------ EXTRACTED INFORMATION ------

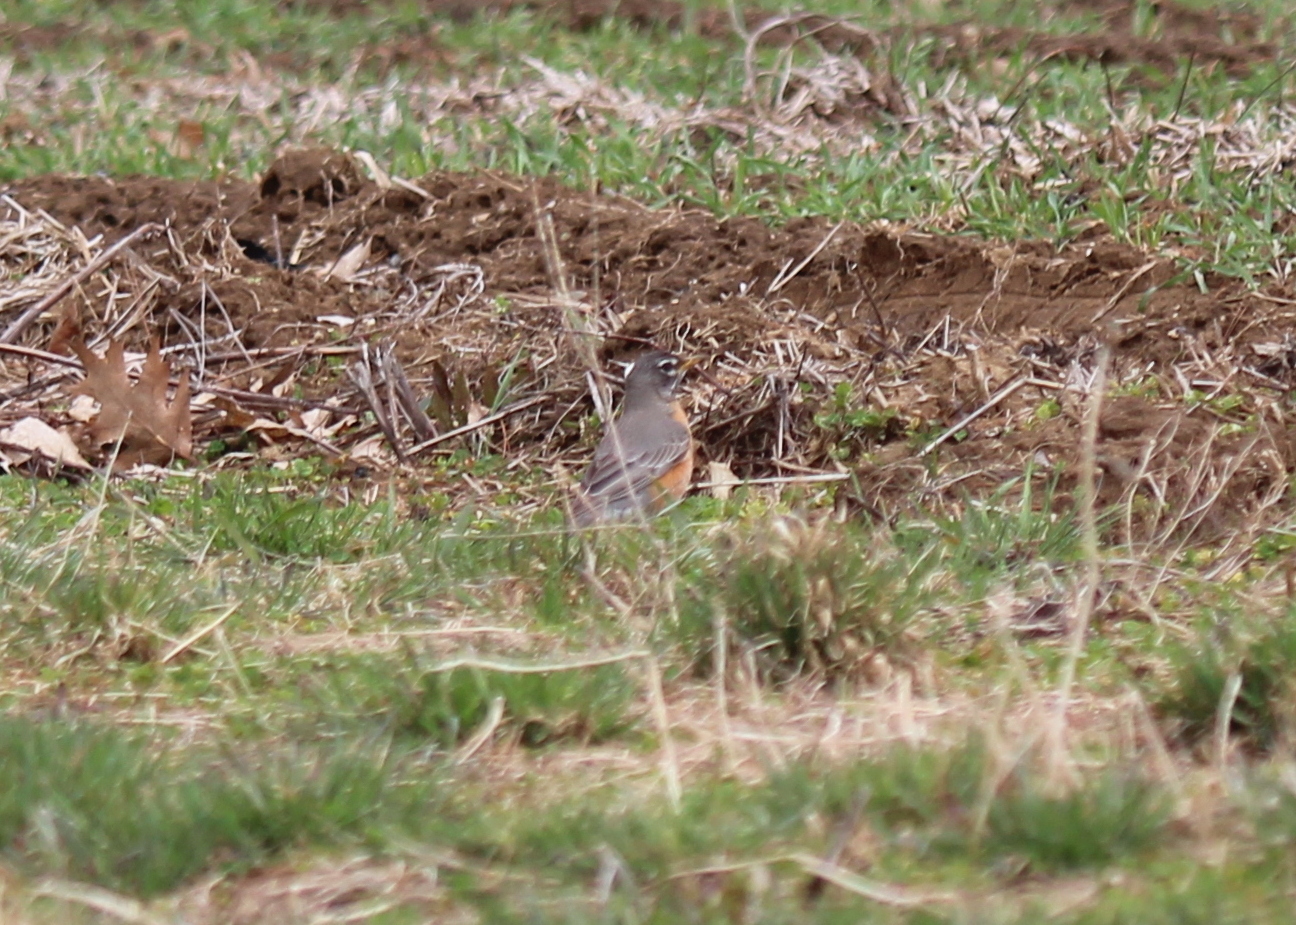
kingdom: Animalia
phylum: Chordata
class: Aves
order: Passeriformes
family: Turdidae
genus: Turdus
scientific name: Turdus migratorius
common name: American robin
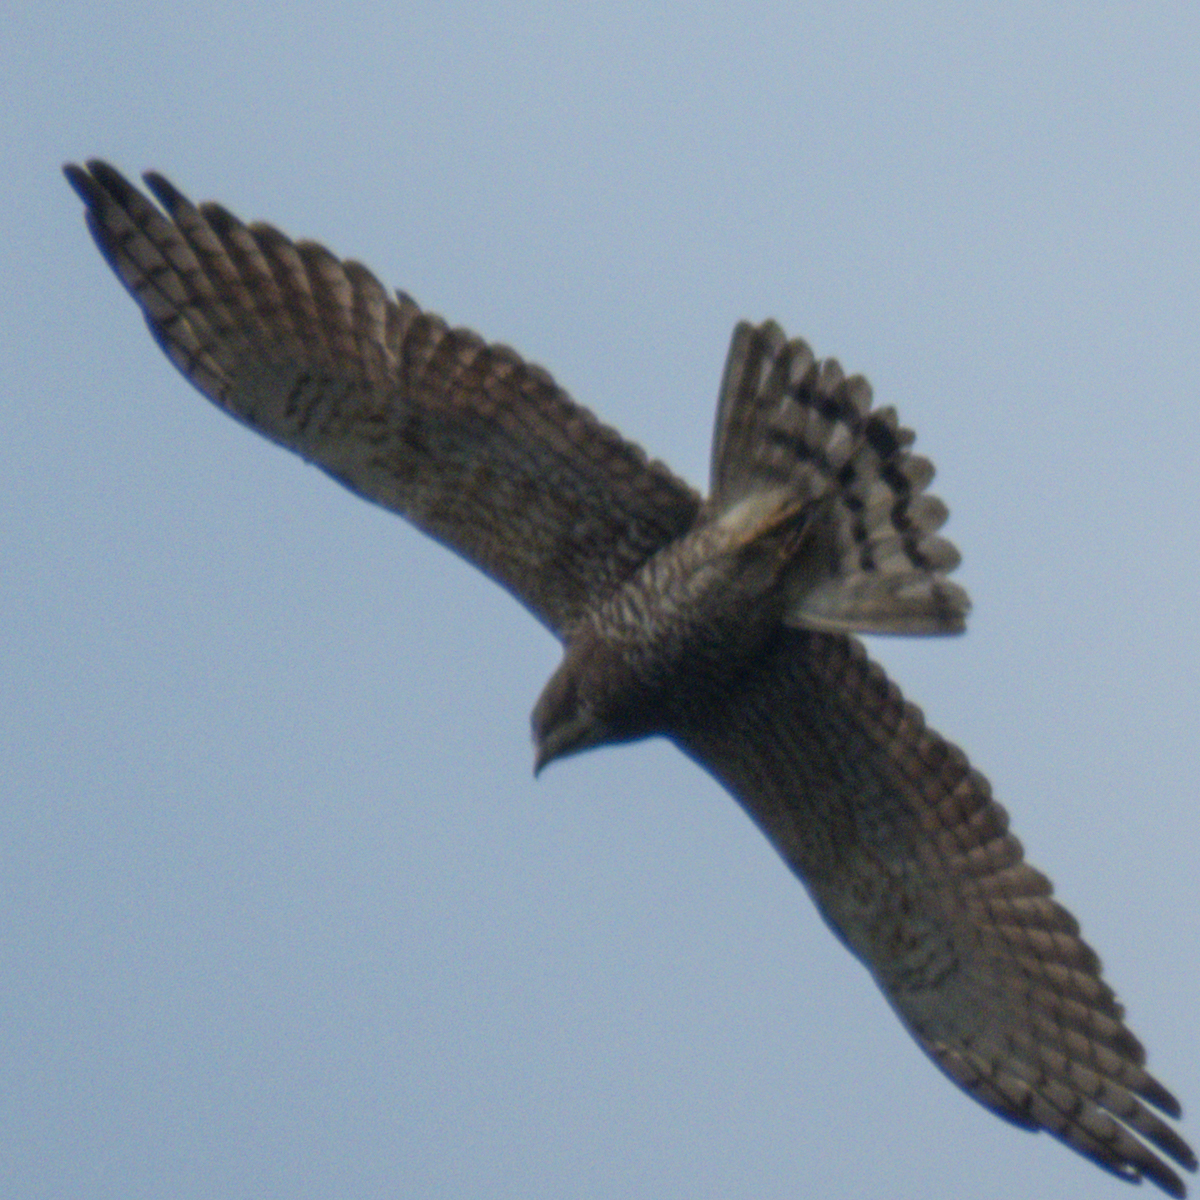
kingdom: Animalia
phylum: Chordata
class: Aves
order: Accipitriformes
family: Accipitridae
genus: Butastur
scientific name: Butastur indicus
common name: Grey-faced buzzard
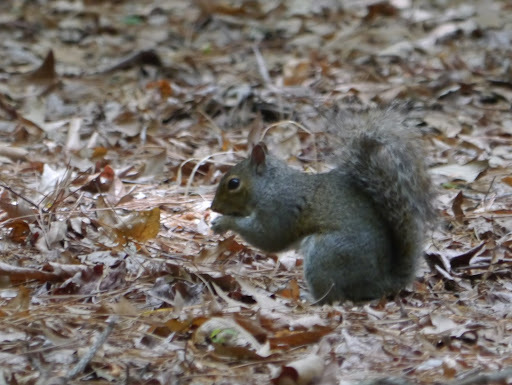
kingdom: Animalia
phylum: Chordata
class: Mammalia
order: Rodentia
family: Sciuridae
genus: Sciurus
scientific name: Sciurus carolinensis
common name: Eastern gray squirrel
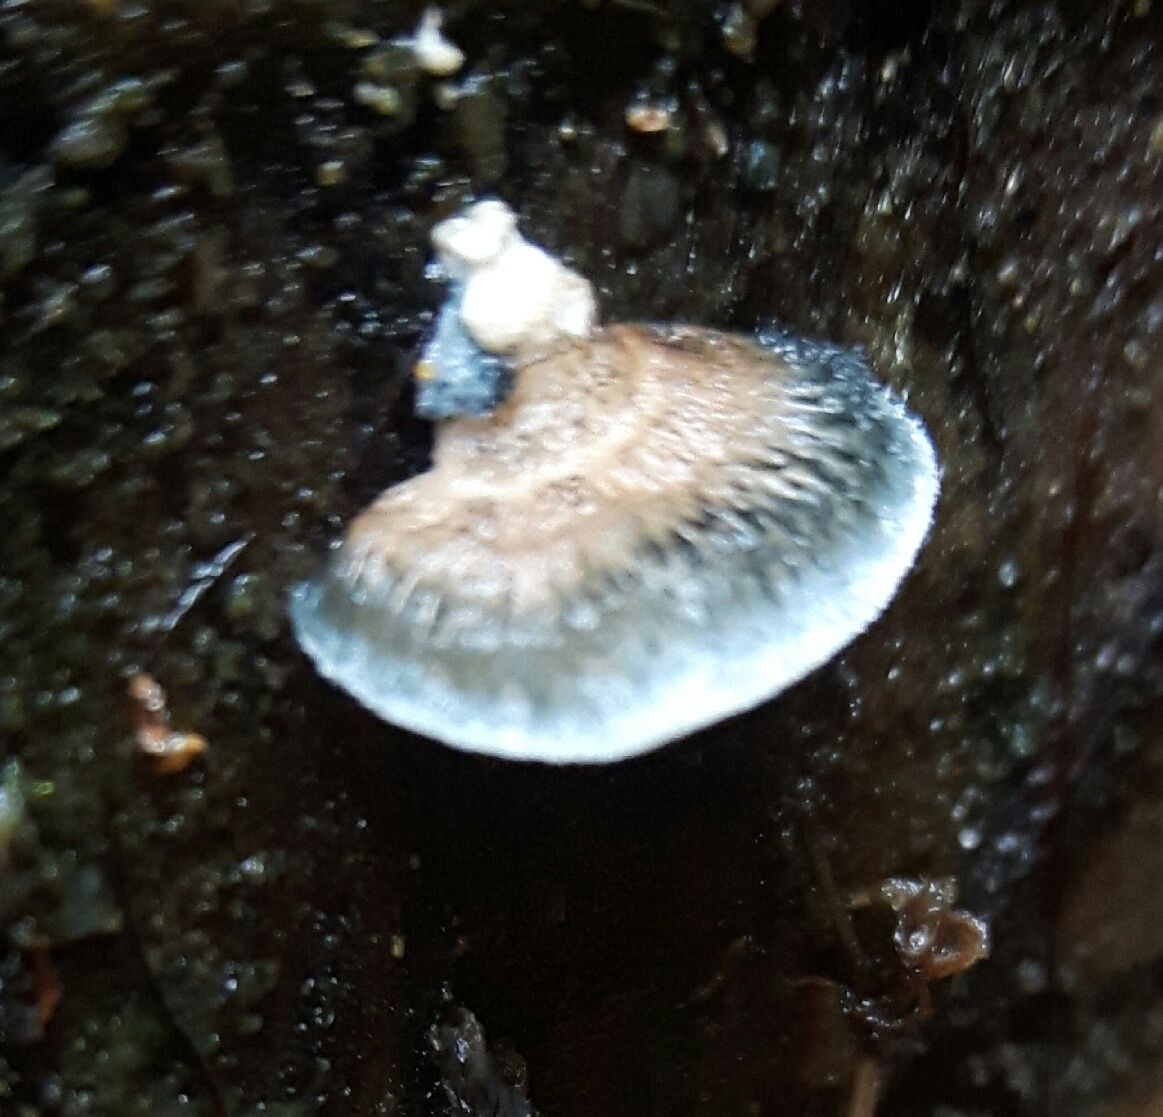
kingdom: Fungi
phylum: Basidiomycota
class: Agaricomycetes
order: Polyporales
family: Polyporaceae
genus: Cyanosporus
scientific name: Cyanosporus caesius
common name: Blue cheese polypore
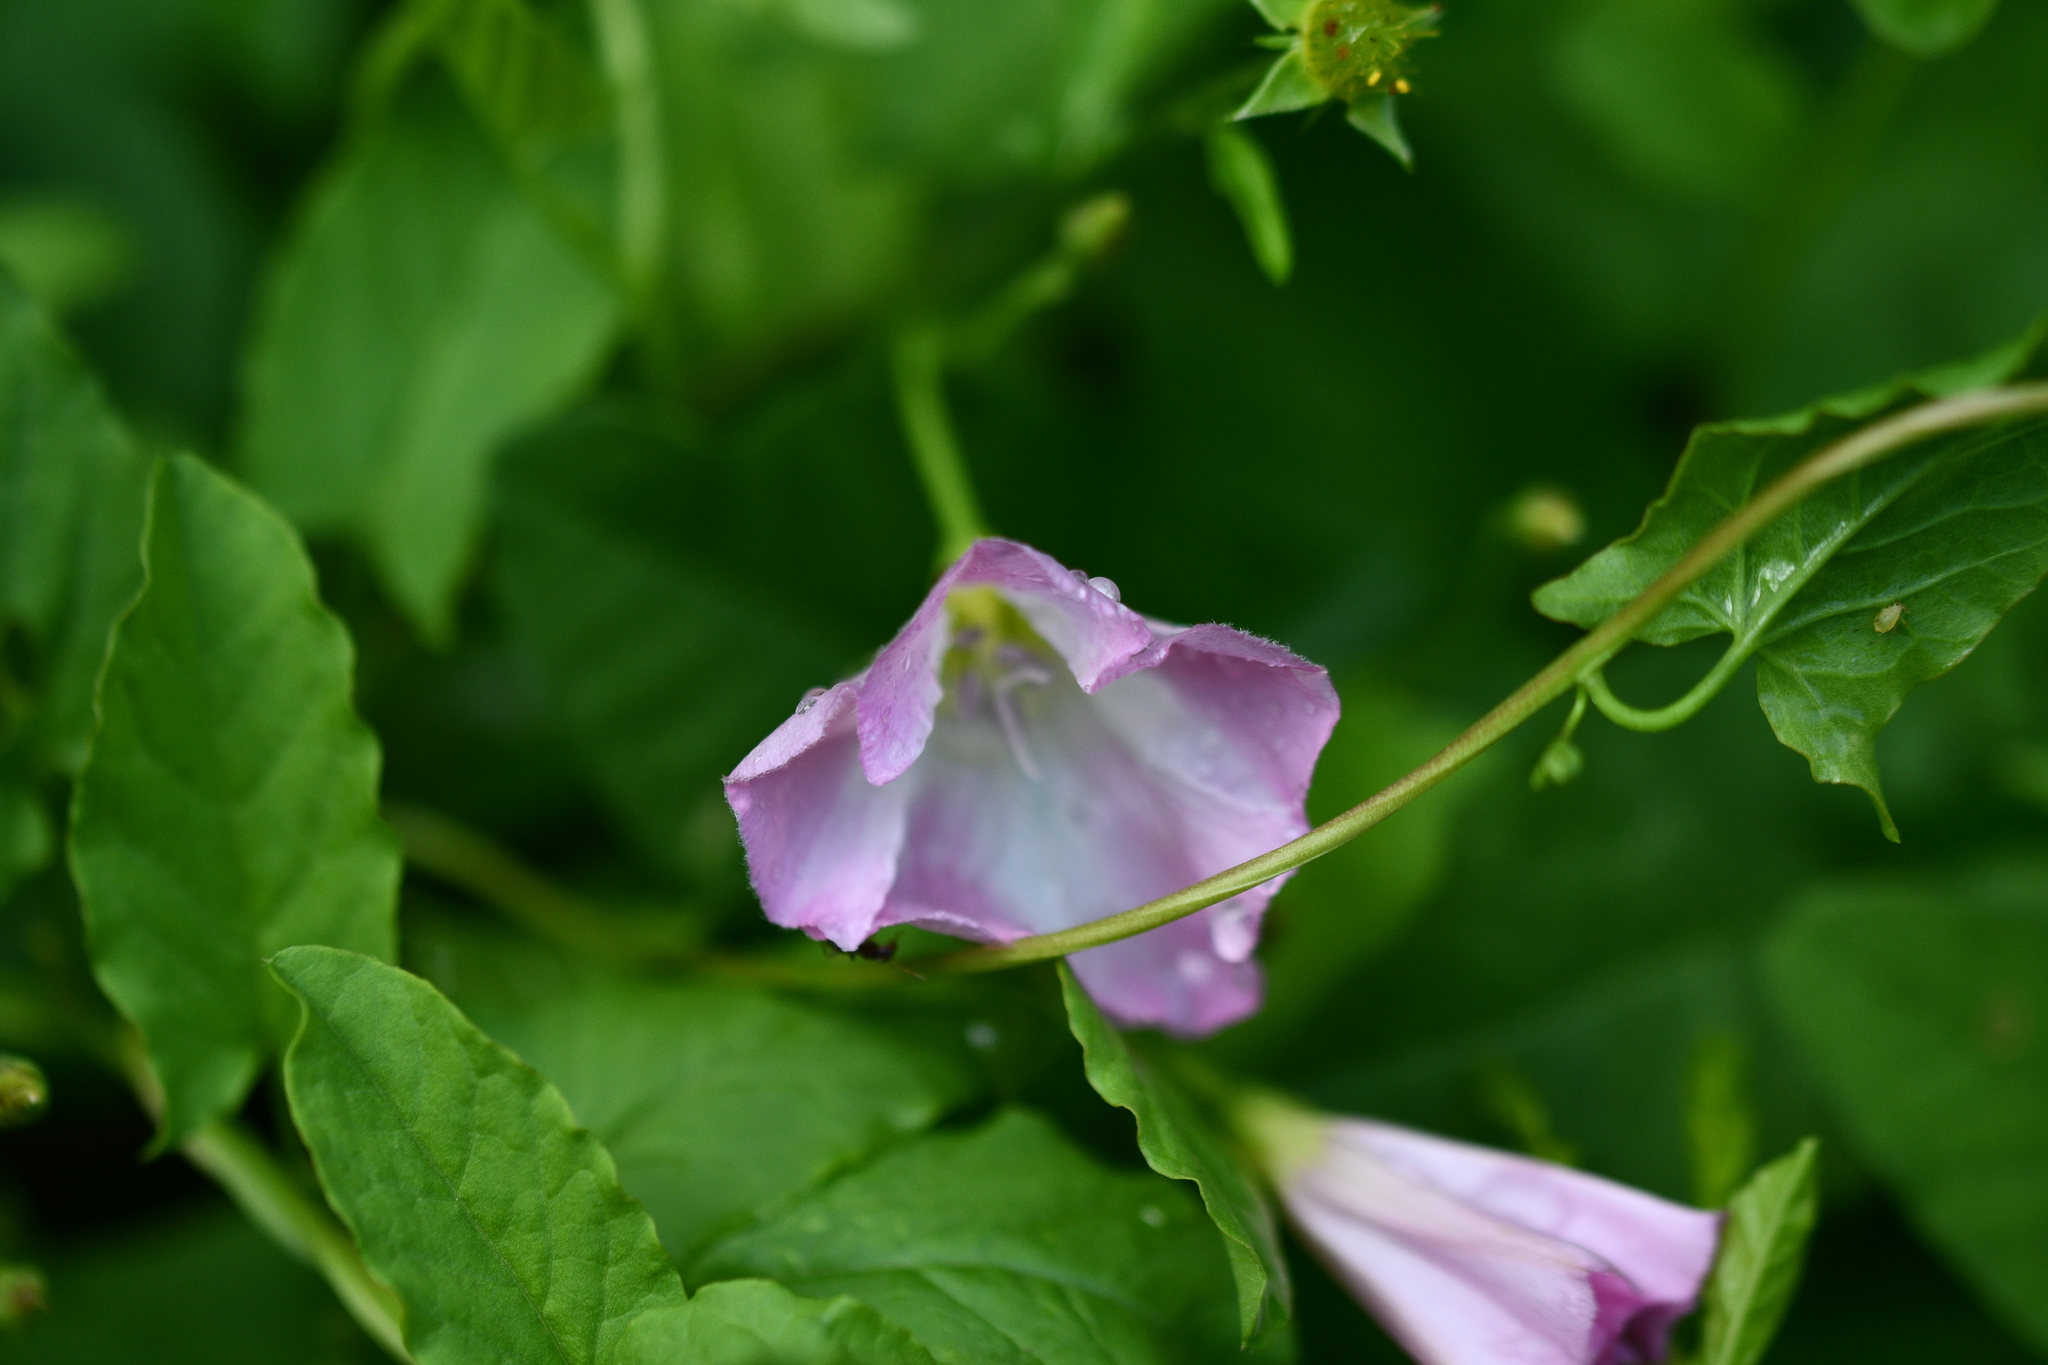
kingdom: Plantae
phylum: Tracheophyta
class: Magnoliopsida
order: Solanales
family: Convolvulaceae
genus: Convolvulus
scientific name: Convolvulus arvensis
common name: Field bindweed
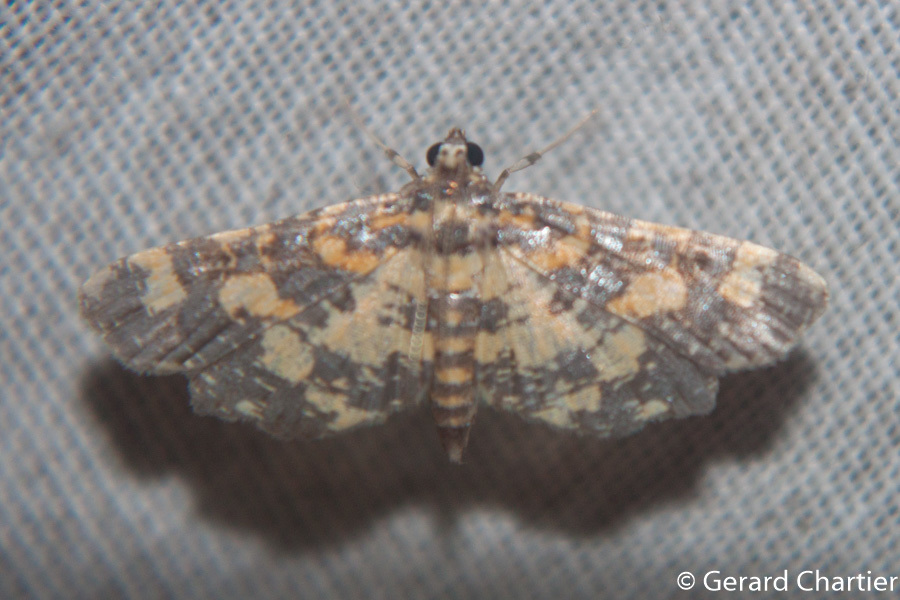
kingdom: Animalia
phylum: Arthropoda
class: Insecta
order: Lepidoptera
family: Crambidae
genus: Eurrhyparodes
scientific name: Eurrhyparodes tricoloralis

------

WHAT TO DO:
Reproduce every text line of the data above word for word, and leave the pictures out.

SOLUTION FOR THIS EXERCISE:
kingdom: Animalia
phylum: Chordata
class: Aves
order: Passeriformes
family: Turdidae
genus: Turdus
scientific name: Turdus migratorius
common name: American robin
kingdom: Animalia
phylum: Chordata
class: Aves
order: Accipitriformes
family: Accipitridae
genus: Butastur
scientific name: Butastur indicus
common name: Grey-faced buzzard
kingdom: Animalia
phylum: Chordata
class: Mammalia
order: Rodentia
family: Sciuridae
genus: Sciurus
scientific name: Sciurus carolinensis
common name: Eastern gray squirrel
kingdom: Fungi
phylum: Basidiomycota
class: Agaricomycetes
order: Polyporales
family: Polyporaceae
genus: Cyanosporus
scientific name: Cyanosporus caesius
common name: Blue cheese polypore
kingdom: Plantae
phylum: Tracheophyta
class: Magnoliopsida
order: Solanales
family: Convolvulaceae
genus: Convolvulus
scientific name: Convolvulus arvensis
common name: Field bindweed
kingdom: Animalia
phylum: Arthropoda
class: Insecta
order: Lepidoptera
family: Crambidae
genus: Eurrhyparodes
scientific name: Eurrhyparodes tricoloralis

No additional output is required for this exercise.